I blushed red lines down my neck the whole night.
“What do you like to do with your free time?” she asked during the appetizer, the kind of bland question one asks on a date.
“Whatever makes me happy,” I said, boring in the way that people are when they fear judgment. (“I like all kinds of music,” “It’s hard to choose a favorite book when I love so many.”)
“What makes you happy today?” she asked.
That’s the way it is with relationships: People seem meaningful and sound meaningful and sit very close to you, and then you are gone and you never speak to them again. Later, you can still picture them naked, but you cannot remember—really remember—how at one point you loved them so much that you thought it might kill you, stop your heart.

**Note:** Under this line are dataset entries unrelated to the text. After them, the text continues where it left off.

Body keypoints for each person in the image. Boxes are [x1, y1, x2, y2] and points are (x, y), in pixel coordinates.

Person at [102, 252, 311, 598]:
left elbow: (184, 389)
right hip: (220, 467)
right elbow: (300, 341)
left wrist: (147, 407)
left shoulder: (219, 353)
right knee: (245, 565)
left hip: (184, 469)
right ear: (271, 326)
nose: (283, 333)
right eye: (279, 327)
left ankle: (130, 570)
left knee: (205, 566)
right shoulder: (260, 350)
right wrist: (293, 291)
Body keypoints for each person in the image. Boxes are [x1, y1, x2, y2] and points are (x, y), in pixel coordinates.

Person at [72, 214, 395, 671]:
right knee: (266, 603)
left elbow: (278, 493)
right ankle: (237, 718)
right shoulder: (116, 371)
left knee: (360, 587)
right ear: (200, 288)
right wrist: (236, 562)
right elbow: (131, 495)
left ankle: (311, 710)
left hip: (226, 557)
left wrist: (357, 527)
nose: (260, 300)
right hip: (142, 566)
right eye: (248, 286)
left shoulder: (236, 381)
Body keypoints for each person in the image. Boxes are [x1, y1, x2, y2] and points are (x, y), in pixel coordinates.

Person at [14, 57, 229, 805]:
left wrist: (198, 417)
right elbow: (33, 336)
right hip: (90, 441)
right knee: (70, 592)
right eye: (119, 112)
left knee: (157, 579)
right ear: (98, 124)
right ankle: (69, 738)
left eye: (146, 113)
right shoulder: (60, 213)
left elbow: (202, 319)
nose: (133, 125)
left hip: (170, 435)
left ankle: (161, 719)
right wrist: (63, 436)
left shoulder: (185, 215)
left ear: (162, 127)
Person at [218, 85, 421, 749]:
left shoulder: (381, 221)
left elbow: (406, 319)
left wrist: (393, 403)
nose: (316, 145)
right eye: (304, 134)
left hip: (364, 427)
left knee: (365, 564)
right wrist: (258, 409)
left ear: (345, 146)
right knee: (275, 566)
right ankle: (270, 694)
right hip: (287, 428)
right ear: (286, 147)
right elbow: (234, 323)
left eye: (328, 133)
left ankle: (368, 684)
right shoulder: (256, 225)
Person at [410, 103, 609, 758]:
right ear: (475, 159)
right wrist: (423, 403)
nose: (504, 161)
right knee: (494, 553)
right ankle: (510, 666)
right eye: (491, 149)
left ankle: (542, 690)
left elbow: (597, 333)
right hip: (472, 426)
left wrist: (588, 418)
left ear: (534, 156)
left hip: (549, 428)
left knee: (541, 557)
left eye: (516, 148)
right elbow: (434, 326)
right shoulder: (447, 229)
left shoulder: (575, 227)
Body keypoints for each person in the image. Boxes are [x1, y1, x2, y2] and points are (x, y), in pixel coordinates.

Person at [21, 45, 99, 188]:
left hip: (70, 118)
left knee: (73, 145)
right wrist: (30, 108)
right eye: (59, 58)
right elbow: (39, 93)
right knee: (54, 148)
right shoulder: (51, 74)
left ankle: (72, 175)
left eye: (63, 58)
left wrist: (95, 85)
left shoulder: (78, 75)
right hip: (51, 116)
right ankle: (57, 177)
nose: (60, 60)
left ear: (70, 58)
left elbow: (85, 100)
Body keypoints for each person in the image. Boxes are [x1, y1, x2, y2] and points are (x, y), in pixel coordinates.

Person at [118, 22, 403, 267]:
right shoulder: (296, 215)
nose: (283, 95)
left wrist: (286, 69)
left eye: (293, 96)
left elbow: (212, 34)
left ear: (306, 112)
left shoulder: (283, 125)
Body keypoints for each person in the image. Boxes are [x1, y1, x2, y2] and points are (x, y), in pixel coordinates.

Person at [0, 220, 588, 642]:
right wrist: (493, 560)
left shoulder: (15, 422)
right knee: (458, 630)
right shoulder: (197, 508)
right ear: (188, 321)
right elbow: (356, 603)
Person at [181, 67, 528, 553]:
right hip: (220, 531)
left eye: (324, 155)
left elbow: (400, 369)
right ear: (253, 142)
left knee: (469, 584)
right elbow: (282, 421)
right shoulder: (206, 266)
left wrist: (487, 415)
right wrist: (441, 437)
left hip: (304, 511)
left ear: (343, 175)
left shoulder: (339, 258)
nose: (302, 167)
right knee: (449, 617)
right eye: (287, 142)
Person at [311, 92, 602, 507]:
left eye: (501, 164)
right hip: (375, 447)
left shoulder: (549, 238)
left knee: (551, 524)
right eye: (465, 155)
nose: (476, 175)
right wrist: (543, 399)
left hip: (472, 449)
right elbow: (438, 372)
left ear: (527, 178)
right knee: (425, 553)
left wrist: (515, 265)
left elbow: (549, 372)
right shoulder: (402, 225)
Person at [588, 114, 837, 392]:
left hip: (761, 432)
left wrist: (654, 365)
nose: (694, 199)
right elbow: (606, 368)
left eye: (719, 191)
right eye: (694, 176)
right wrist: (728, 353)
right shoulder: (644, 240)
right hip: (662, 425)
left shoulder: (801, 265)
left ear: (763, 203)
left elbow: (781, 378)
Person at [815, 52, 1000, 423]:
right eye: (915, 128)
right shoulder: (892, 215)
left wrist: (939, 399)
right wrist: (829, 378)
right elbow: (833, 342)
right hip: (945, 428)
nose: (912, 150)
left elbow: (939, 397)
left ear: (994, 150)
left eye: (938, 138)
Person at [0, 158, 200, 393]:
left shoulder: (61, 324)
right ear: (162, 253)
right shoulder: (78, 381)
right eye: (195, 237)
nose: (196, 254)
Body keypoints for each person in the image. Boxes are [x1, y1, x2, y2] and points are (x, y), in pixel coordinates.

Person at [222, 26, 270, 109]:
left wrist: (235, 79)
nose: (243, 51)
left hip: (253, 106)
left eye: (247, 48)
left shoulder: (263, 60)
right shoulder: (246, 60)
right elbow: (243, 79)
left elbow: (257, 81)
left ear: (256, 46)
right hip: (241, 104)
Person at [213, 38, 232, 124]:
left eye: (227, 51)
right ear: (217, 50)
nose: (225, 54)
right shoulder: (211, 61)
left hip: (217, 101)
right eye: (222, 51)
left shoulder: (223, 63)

I called up Lisa’s face, down to the arrangement of its pores. I tried to wish it were in front of me. I tried to want to call and say I was coming back. But something collapsed in me, the place where a whole imagined future had once been constructed, like a city that had never been built but had been razed anyway, leaving only a blank plain.
I put a twenty on the bar and walked outside into that big empty place. The twentysomething hikers huddled around a van, where a man with a mustache was passing out slices of pizza.
They had left their backpacks on the steps, and as I walked by, I picked up the brightest one. Who knew what was in the bag, but surely it was better than what was in mine, surely it made more sense. Slinging it onto my shoulder, I set off toward Highway 2.
Away from the bar, stars made the only light. I only knew that mountains surrounded me because I had seen them during the day. I walked and walked, looking up and up.
Miles away, I stopped and set the backpack on the road’s shoulder. I was very tired, and it made sense to lie down next to it in the dirt. I slipped my arm underneath its middle, feeling its mystery contents shift. I lowered my head onto the lump of someone else’s life, thinking maybe I would make it my own.